JEFFERY EDLESON: It's only 25 to 30 years ago that we started to even mention the kids. It's only in the last 10 to 15 years that a lot of attention has been given to kids. So I think we're just at a starting point of responding to kids exposed to domestic violence.
VALENCIA MCMURRAY: Edelson says kids who grew up with parents physically fighting each other are two to three times more likely to use violence in their own relationships or become victims. That was certainly true in my case. As a kid, I got into a lot of fights. I was a bully. I remember this kid David. All I remember is my first punch. Then I blacked out. That scared me. I'm just like my dad, I thought. I made a decision right then at 12 years old to stop fighting, and I haven't since.

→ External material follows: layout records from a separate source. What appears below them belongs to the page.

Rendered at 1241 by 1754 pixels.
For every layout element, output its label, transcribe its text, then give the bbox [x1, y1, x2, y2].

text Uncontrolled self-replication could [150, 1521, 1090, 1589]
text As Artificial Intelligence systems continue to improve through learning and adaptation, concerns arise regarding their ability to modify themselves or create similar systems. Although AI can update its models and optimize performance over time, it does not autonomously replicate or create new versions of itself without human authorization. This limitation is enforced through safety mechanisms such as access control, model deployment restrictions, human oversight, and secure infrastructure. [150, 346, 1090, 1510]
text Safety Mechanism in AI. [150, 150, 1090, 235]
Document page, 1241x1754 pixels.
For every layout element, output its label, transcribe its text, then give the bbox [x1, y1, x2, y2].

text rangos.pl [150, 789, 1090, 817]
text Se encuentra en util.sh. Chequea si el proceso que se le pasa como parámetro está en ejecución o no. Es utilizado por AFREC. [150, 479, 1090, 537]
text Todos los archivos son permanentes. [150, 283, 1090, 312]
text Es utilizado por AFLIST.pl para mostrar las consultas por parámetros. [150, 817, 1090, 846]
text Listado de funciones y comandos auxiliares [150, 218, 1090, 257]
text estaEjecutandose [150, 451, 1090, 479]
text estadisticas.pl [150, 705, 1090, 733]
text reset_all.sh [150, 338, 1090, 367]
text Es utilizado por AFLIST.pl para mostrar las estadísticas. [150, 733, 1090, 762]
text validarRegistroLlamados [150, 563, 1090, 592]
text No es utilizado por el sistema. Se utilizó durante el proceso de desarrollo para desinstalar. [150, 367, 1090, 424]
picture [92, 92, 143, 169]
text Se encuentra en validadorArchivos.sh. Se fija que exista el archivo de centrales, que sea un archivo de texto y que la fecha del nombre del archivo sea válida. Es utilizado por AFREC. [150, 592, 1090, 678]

It doesn't seem like my siblings have done the same. My mom has also noticed that.
SPEAKER 3: I guess the boys do got a lot of anger in them, and it upsets me that they do the things that they saw done to me. It really bothers me.
VALENCIA MCMURRAY: It really bothers me too. I don't want my nieces and nephews to see things I've seen or to think violence is how you solve problems. Edleson says, everybody has the ability to change. The will to change will come and go depending on pressures from outside.
JEFFERY EDLESON: It's learned, and it can be unlearned, and new ways can be learned. And that's the one thing that I'm really optimistic about.
VALENCIA MCMURRAY: Edleson says education and treatment can help offenders end their violent behavior, and the entire community needs to give clear and consistent messages that violence is not OK.
JEFFERY EDLESON: I've seen lots of people in the work that I did with men who batter. A lot of men change and make big changes in their lives.
VALENCIA MCMURRAY: My dad walked back into my life on my 18th birthday. The courts had prevented him from contacting me until then. He called me up from his home in Wisconsin, and it was clear. The only thing that had changed was time. I was really mad because I couldn't understand how we thought we could start talking like nothing happened, and like it wasn't a big deal.
He didn't seem to think about how that one night had affected my whole life up to this point, and it's continually affecting the way I see men. His reply, "Well, that's the way I was raised. I was raised in violence." This made me angrier because if you understand how badly something has ripped holes in your heart and your life, why would you put that same burden on those you claim to love? Wouldn't you want to stop that cycle and keep your kids from that? I told him I lost him. I almost lost my mom. And if I could give up violence, he could too. I'm still waiting. For Minnesota Public Radio's Youth Radio Series. I'm Valencia McMurray.